Continuam atualíssimos seus temas, como a cruzada permanente contra os virtuoses (seus lemas eram “o princípio mesmo da grande virtuosidade é um vício, uma imoralidade” e “a alta virtuosidade se desencaminha e principia a ter a sua finalidade em si mesma”).
Mas estes quase três anos em que viveu no Rio lhe dão novas certezas. Contrapõe ao doentio culto ao solista e ao virtuose a opção pelo coletivo. Em vez de produzir solistas, a arte precisa aspirar ao coletivo. Daí a comovente crônica, por exemplo, sobre um coral de crianças na Escola Nacional de Música: “O simples fato de acostumar essas crianças, ainda facilmente moldáveis ao exercício coletivo da música, é um grande golpe na falsa virtuosidade que ainda domina entre nós”.

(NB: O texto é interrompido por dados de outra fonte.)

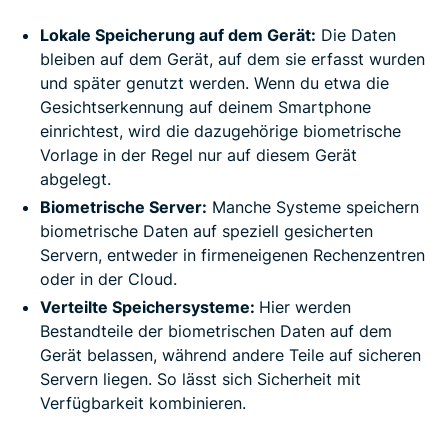
Lokale Speicherung auf dem Gerät:
Die Daten
bleiben auf dem Gerät, auf dem sie erfasst wurden
und später genutzt werden. Wenn du etwa die
Gesichtserkennung auf deinem Smartphone
einrichtest, wird die dazugehörige biometrische
Vorlage in der Regel nur auf diesem Gerät
abgelegt.
Biometrische Server:
Manche Systeme speichern
biometrische Daten auf speziell gesicherten
Servern, entweder in firmeneigenen Rechenzentren
oder in der Cloud.
Verteilte Speichersysteme:
Hier werden
Bestandteile der biometrischen Daten auf dem
Gerät belassen, während andere Teile auf sicheren
Servern liegen. So lässt sich Sicherheit mit
Verfügbarkeit kombinieren.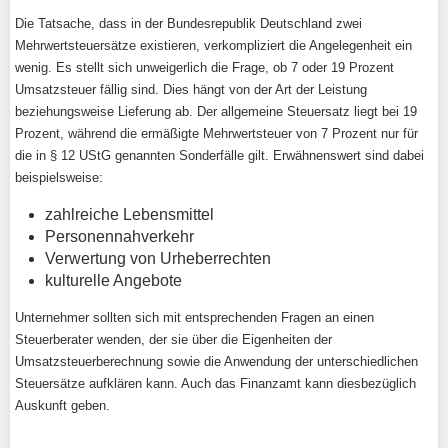
Die Tatsache, dass in der Bundesrepublik Deutschland zwei
Mehrwertsteuersätze existieren, verkompliziert die Angelegenheit ein
wenig. Es stellt sich unweigerlich die Frage, ob 7 oder 19 Prozent
Umsatzsteuer fällig sind. Dies hängt von der Art der Leistung
beziehungsweise Lieferung ab. Der allgemeine Steuersatz liegt bei 19
Prozent, während die ermäßigte Mehrwertsteuer von 7 Prozent nur für
die in § 12 UStG genannten Sonderfälle gilt. Erwähnenswert sind dabei
beispielsweise:
zahlreiche Lebensmittel
Personennahverkehr
Verwertung von Urheberrechten
kulturelle Angebote
Unternehmer sollten sich mit entsprechenden Fragen an einen
Steuerberater wenden, der sie über die Eigenheiten der
Umsatzsteuerberechnung sowie die Anwendung der unterschiedlichen
Steuersätze aufklären kann. Auch das Finanzamt kann diesbezüglich
Auskunft geben.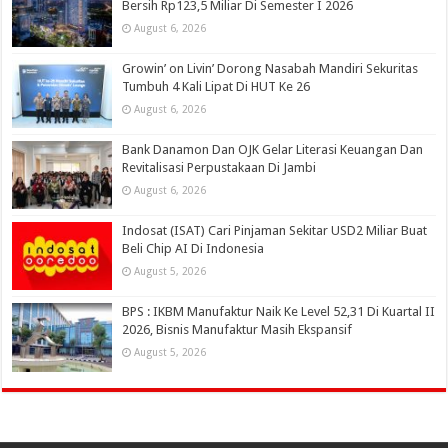
Bersih Rp123,5 Miliar Di Semester I 2026
August 6, 2026
Growin’ on Livin’ Dorong Nasabah Mandiri Sekuritas
Tumbuh 4 Kali Lipat Di HUT Ke 26
August 6, 2026
Bank Danamon Dan OJK Gelar Literasi Keuangan Dan
Revitalisasi Perpustakaan Di Jambi
August 6, 2026
Indosat (ISAT) Cari Pinjaman Sekitar USD2 Miliar Buat
Beli Chip AI Di Indonesia
August 5, 2026
BPS : IKBM Manufaktur Naik Ke Level 52,31 Di Kuartal II
2026, Bisnis Manufaktur Masih Ekspansif
August 5, 2026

Nascidas logo depois de sua demissão do Departamento de Cultura paulistano, as crônicas acariciam suas crias à distância. Na quarta, de novembro de 1938, lambe as feridas ainda abertas, sangrando. “O correio, suculento de invejas, me traz semanalmente os programas dos concertos fonográficos que realiza, em São Paulo, a Discoteca Pública do Departamento de Cultura… Não há um dó-de-peito. São sempre obras importantes, na sua maioria difíceis de serem executadas entre nós”. Criação sua, como, aliás, todos os corpos estáveis do Teatro Municipal de São Paulo: a orquestra, os corais Lírico e Paulistano, o quarteto de cordas, a Discoteca Pública Municipal. Estruturas centrais da vida musical de Sâo Paulo até hoje.
Dá e provoca muitas risadas no hilário “O mundo da musicologia e da ciência”, onde, após comentar pesquisas médicas sobre a surdez de Beethoven, confessa que “uma bela manhã, senti nos ouvidos um ruído singular, um ronquido longínquo, e não sei que anjo danado da vaidade me segredou que eu estava destinado a sofrer a mesma doença de Beethoven”. O doutor foi enfático: era cera no ouvido. “Saí do consultório com ouvidos ótimos e, palavra de honra, bastante desligado de Beethoven, julgando-o já com menos adoração e maior clarividência. Não durou um mês e eu já comentava em voz alta e mesmo com certa maldade, defeitos e cacoetes do sublime surdo”.
Há livros interessantes, que ainda não foram traduzidos nem lançados no Brasil, mas valem a indicação:
“De Madonna al canto gregoriano — una muy breve introducción a la música”, de Nicholas Cook (Alianza Editorial,2006): uma introdução diferente à música, ou melhor, às músicas todas que tenham um mínimo de invenção. Não só a “grande” música clássica, mas, em pé de igualdade, também o jazz, o pop e o rock.
“Chiedimi chi erano i Beatles. Lettera a mio figlio sull’amore per la musica”, de Roberto Cotroneo, Oscar Saggi Mondadori, 2005: nesta comovente e inclusiva “carta a meu filho sobre o amor à música”, de 119 preciosas páginas, desfilam Mozart, Beethoven, Chopin e Brahms, mas também John Lennon, Nino Rota e Keith Jarrett.
“La valeur des Beatles”, de Laurent Denave, Presses Universitaires de Rennes, 2016 — Os Beatles são os Schuberts do nosso tempo, dizia o maestro Leonard Bernstein. Denave, como bom musicólogo francês, faz uma análise exaustiva da obra gravada dos FabFour. E descobre coisas como esta: em “Within you whithout you”, George Harrison respeita integralmente as regras da música indiana: a introdução livre, em pulso, com tampuras — depois ele usa tablas para marcar o tempo. Aqui também há um acompanhamento de 8 violinos e 3 cellos. A música indiana não é harmônica, canta-se em uníssono e Harrison também respeita este princípio: os instrumentos dobram as notas da melodia vocal. E em “Good morning Good morning”, há “ruidismos eletrônicos” e até sons de animais à la Hermeto Pascoal: galo, cavalos, gato, cachorro e pássaros.